Le Sheep Camp n’était distant de Dyea que de quatre lieues ; quelques heures devaient donc permettre de les franchir. Il est vrai, la passe se développait en rampes très raides ; les attelages, qui ne marchaient qu’au pas, fréquemment s’arrêtaient, et ce n’était pas sans peine que le conducteur les obligeait à se remettre en marche.
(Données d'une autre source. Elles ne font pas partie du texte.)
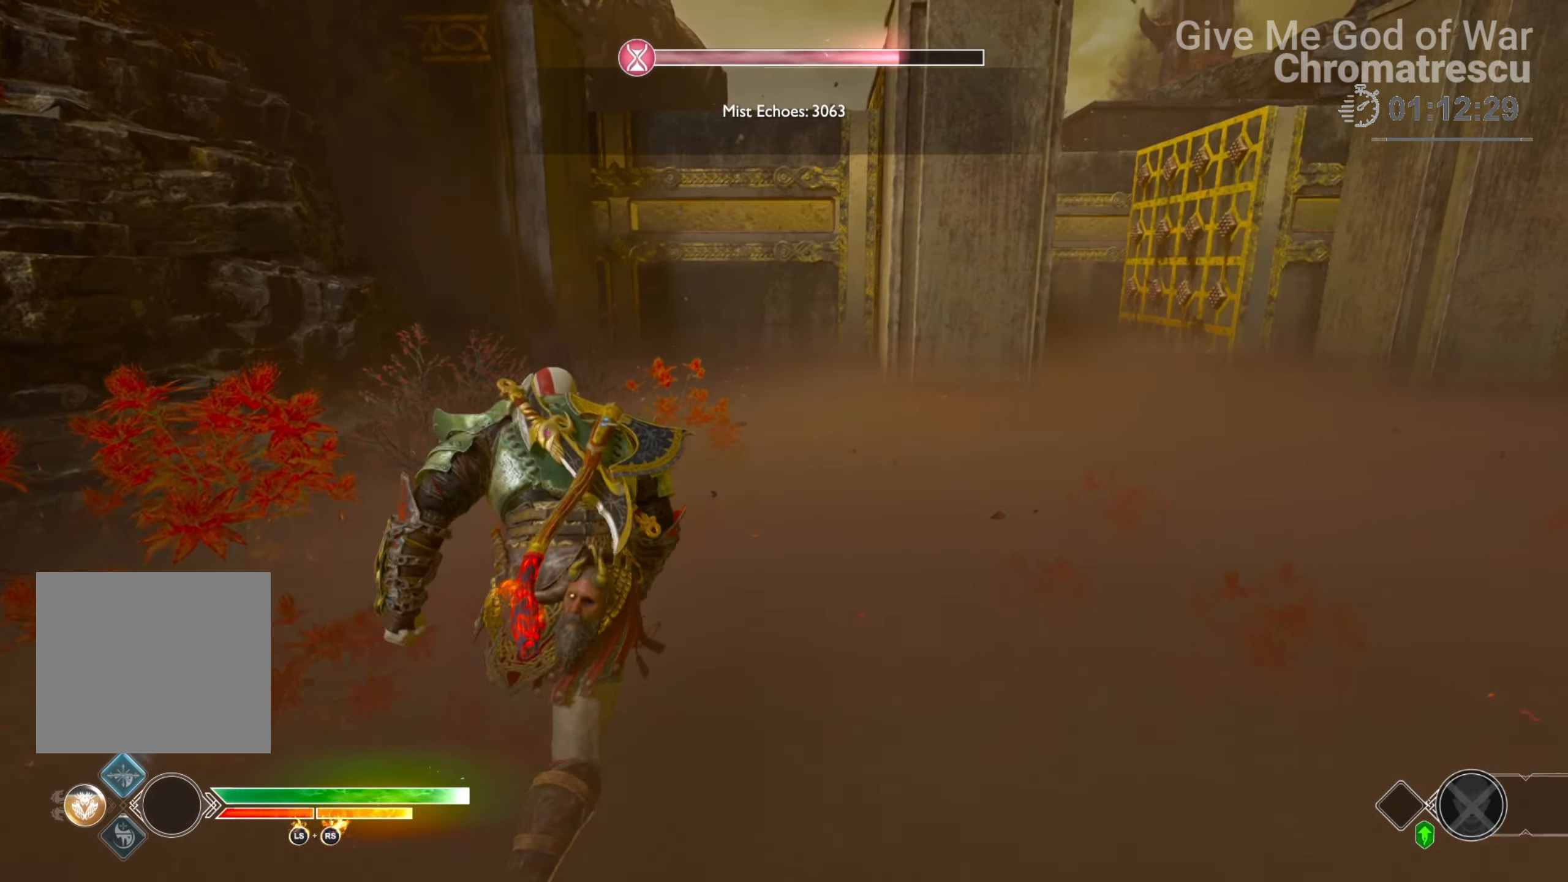
{"buttons": [], "left_stick": "up", "right_stick": "up", "events": [[84, "L3", "up"], [220, "right_stick", "left"], [271, "right_stick", "up"], [373, "R1", "down"], [491, "R1", "up"]]}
Tout en cheminant, Ben Raddle et Summy Skim causaient avec le Scout, et celui-ci, à une question qui lui fut posée, répondit :

« Je compte bien arriver au Sheep Camp vers cinq ou six heures, et c’est là que nous nous installerons jusqu’au matin…

— Est-ce que nous trouverons une auberge où nos deux compagnes pourront prendre quelque repos demanda Summy Skim.

— Il y en a, répondit Bill Stell, car le Sheep Camp est un lieu de halte pour les émigrants.

— Mais, reprit Ben Raddle, n’est-il pas a craindre qu’il soit encombré ?…

— Ce n’est pas douteux, affirma le Scout, et d’ailleurs ses auberges sont peu engageantes. Peut-être sera-t-il préférable de dresser nos tentes et d’y passer la nuit.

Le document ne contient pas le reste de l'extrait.